▶ _DIRECTION_
Please collect every line in the items that contains the string "qUnion".

[Collected data entries]
— Begin —

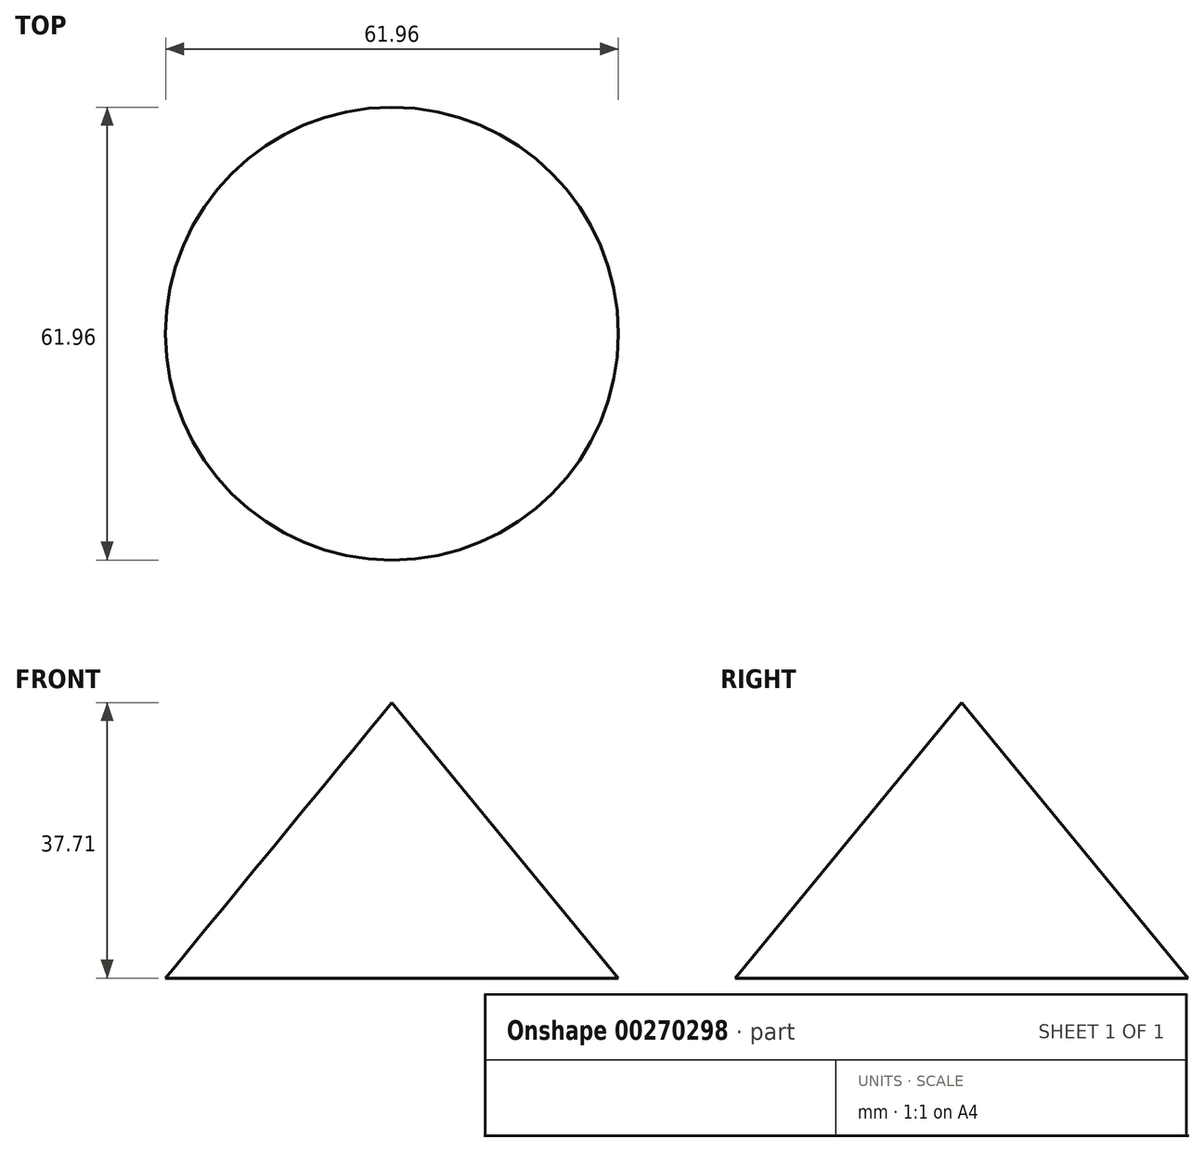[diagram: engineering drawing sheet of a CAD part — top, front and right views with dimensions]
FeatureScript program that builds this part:
annotation { "Feature Type Name" : "Feature", "Feature Type Description" : "" }
export const myFeature = defineFeature(function(context is Context, id is Id, definition is map)
    precondition{}
    {
        {
            var Q0;
            Q0=qCreatedBy(makeId("Front.planeOp"),FACE);
            var sketch = newSketch(context, id + "F0", { "sketchPlane" : qUnion([Q0])});
            skLineSegment(sketch, "E0", {"start": v(0, 37.7) * mm, "end": v(0, 0) * mm});
            skLineSegment(sketch, "E1", {"start": v(0, 0) * mm, "end": v(30.98, 0) * mm});
            skLineSegment(sketch, "E2", {"start": v(30.98, 0) * mm, "end": v(0, 37.7) * mm});
            skSolve(sketch);
        }
        {
            var Q0;
            Q0=makeQuery(id+"F0.imprint","IMPRINT",FACE,{"disambiguationData":[TD([[makeQuery(id+"F0.imprint","IMPRINT",EDGE,{"derivedFrom":sQuery(id+"F0.wireOp",EDGE,"E0")}),1.0]])]});
            var Q1;
            Q1=sQuery(id+"F0.wireOp",EDGE,"E0");
            revolve(context, id + "F1", {"entities" : qUnion([Q0]), "axis" : qUnion([Q1]), "revolveType" : RevolveType.FULL});
        }
    });
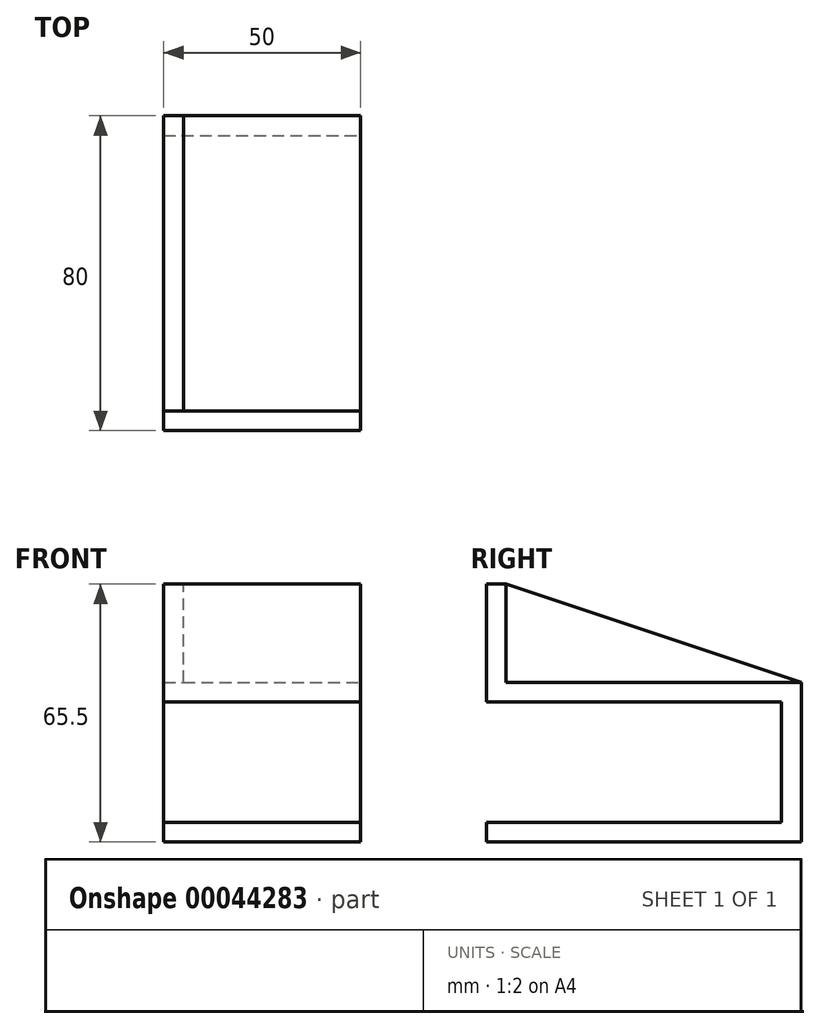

— End —

▶ _THE RESPONSE_
            var sketch = newSketch(context, id + "F0", { "sketchPlane" : qUnion([Q0])});
            revolve(context, id + "F1", {"entities" : qUnion([Q0]), "axis" : qUnion([Q1]), "revolveType" : RevolveType.FULL});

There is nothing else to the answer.